There is something about denim that pulls me. One of my special friends says she always knows what to get me as long as it has some kind of “denim” color scheme to it. I laughed at the time, but the next time I looked in my closet – sure enough – there was a rainbow of color, but the dominate color was … you guessed it … denim blue. Lapis stones in my jewelry box, denim sweaters in my drawer, denim jacket, denim poncho, denim bedspread, denim rugs…ugh – she nailed me.
Growing up in the 50’s, denim – and especially – denim jeans were not the main fashion accessory for a little girl. I still remember being totally dumbfounded the first time I walked into a high school and saw girls wearing pants…and they weren’t even denim. That particular freedom would come to the schools a decade later.
Today was my “free” day. It was a denim blue day. No responsibilities. No scheduled activities. No one depending on me to come up with food ideas – no “be here” – or “go there” (unless we count the dogs who are very negotiable in most things except letting them on the couch and chasing ball and a million hugs) and most of all – no pressure to accomplish one tiny, itsy, bitsy thing. Definitely, a denim blues kind of day.
Back in college when I had nothing to do, I would put on my embroidered (didn’t everyone embroider their own jeans back in the 7o’s?”) rag-tailed, patched bell-bottomed jeans, throw on a tie-dyed shirt, sit under the nearest tree while listening to the transistor radio and read or write to my heart’s content. Even though I read and wrote a lot for my classes, reading and writing was as much a part of denim days as the denim. Pen touching paper. Shades of blue denim.

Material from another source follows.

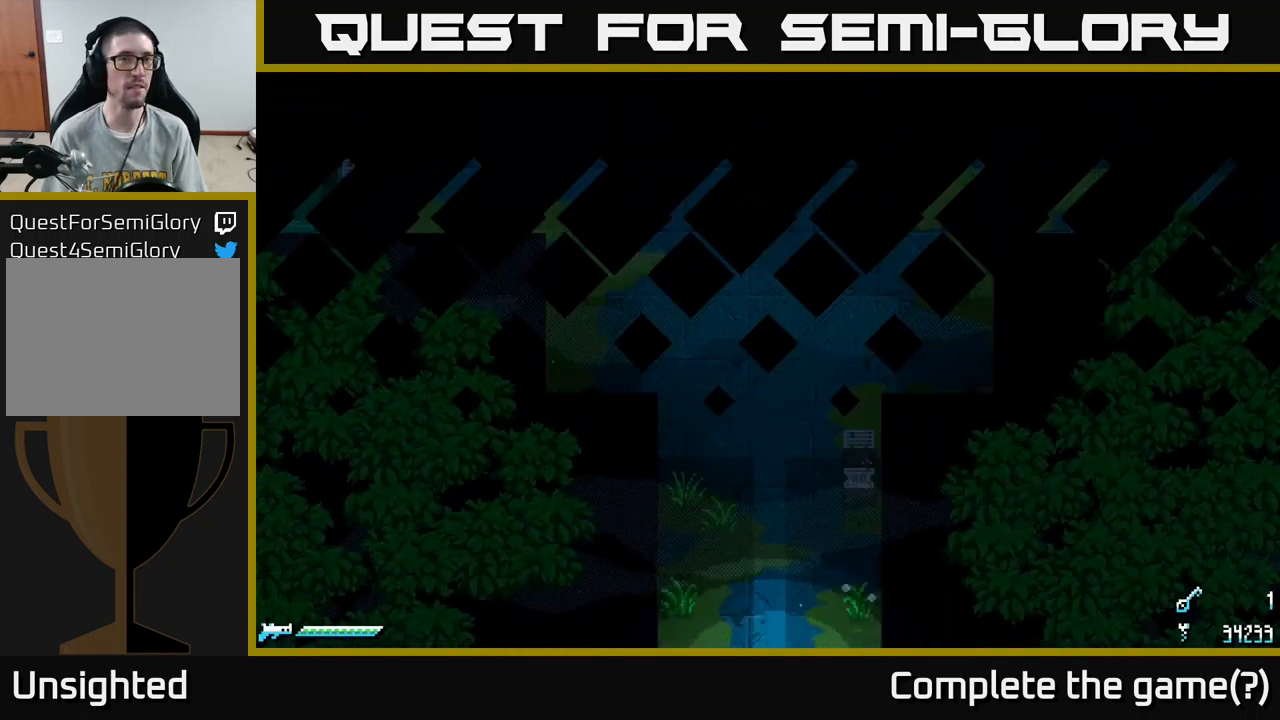
{"buttons": ["X"], "left_stick": "up", "right_stick": "center", "events": [[167, "X", "down"], [484, "left_stick", "up"]]}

I read recently that eternity is a ball of yarn that God holds in the palm of His hand. He can see it from all sides – past, present, future. God is God; He can behold it all without a problem. Humans are a little weaker in the “beholding” part, so God unravels it in a straight line so that we don’t go crazy while walking upon this tiny world that He created just for us.
I like that metaphor because it opened up so many paths of new thought that I wanted to unravel. Denim blue days are meant for introspection. So grabbing my favorite pair of denims (no longer embroidered by me or machine) but still rag-tailed (because they are my favorite) but not bad enough to earn a patch yet, threw on my softest denim shirt (the first one I bought after our house fire 5+ years ago, so it is also getting rag-tailed and frayed around the cuffs and collar) and head out to the nearest group of trees. Dogs with their ball; me with my thoughts; music on my phone; a yarn ball in my back pocket.
“…Speak unto the children of Israel, and bid them that they make them fringes in the borders of their garments throughout their generations, and that they put upon the fringe of the borders a ribband of blue: And it shall be unto you for a fringe, that ye may look upon it, and remember all the commandments of the LORD, and do them; and that ye seek not after your own heart and your own eyes, after which ye use to go a whoring: That ye may remember, and do all my commandments, and be holy unto your God. I am the LORD your God, which brought you out of the land of Egypt, to be your God: I am the LORD your God.” Num 15:38-41 KJV
God gives us denim blue days as a gift of remembrance. Denim, initially, is a tough material. From the beginning, it was designed for those who had a hard job and needed the protection. As it is worn, the material softens, stretches and shreds. I think that is why I love denim. It reflects me as I have worked on my real mission in life – that mission that we all are born with: to know Our Father. The tough outer shell that He gave to protect me in this fallen realm has softened. As I’ve toiled to see through His eyes, I have stretched in unbelievable ways, and I have a feeling that He ain’t done stretching me yet. I have become rag-tailed as well. As my faith has been pulled, twisted, lashed and nailed by the society in which we all must function, parts of me have been torn away, parts have become dirty, and parts have only threads struggling to remain attached.